[Opening Dataset excerpts section]

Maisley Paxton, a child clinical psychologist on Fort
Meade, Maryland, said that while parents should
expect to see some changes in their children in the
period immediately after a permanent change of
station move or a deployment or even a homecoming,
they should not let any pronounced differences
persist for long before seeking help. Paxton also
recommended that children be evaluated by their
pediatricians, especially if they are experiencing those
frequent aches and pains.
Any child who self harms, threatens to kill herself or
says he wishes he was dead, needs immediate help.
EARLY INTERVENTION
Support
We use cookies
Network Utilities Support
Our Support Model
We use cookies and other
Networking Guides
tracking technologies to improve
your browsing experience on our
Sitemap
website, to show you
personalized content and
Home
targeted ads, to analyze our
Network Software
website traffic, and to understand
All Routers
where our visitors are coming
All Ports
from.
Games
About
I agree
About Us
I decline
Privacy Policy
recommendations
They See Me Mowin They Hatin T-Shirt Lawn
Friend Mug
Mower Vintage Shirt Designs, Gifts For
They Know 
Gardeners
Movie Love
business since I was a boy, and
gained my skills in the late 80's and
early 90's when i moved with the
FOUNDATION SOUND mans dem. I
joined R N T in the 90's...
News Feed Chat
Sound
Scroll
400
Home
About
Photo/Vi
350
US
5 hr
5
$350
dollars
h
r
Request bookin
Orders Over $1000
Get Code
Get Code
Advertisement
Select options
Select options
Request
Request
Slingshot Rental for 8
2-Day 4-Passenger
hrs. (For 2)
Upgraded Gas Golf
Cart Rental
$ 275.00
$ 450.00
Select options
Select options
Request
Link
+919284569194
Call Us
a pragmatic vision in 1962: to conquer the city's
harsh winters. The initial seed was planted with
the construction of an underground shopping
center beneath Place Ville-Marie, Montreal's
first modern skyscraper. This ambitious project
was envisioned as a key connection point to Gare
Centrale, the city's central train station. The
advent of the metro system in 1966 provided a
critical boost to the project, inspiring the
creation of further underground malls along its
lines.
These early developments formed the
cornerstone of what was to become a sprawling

[Closing Dataset excerpts section]

#### Exercise directions
Word for word, restate the lines from the one holding "Advertisement" to the last line of the records.

#### Answer to this exercise
Advertisement
Select options
Select options
Request
Request
Slingshot Rental for 8
2-Day 4-Passenger
hrs. (For 2)
Upgraded Gas Golf
Cart Rental
$ 275.00
$ 450.00
Select options
Select options
Request
Link
+919284569194
Call Us
a pragmatic vision in 1962: to conquer the city's
harsh winters. The initial seed was planted with
the construction of an underground shopping
center beneath Place Ville-Marie, Montreal's
first modern skyscraper. This ambitious project
was envisioned as a key connection point to Gare
Centrale, the city's central train station. The
advent of the metro system in 1966 provided a
critical boost to the project, inspiring the
creation of further underground malls along its
lines.
These early developments formed the
cornerstone of what was to become a sprawling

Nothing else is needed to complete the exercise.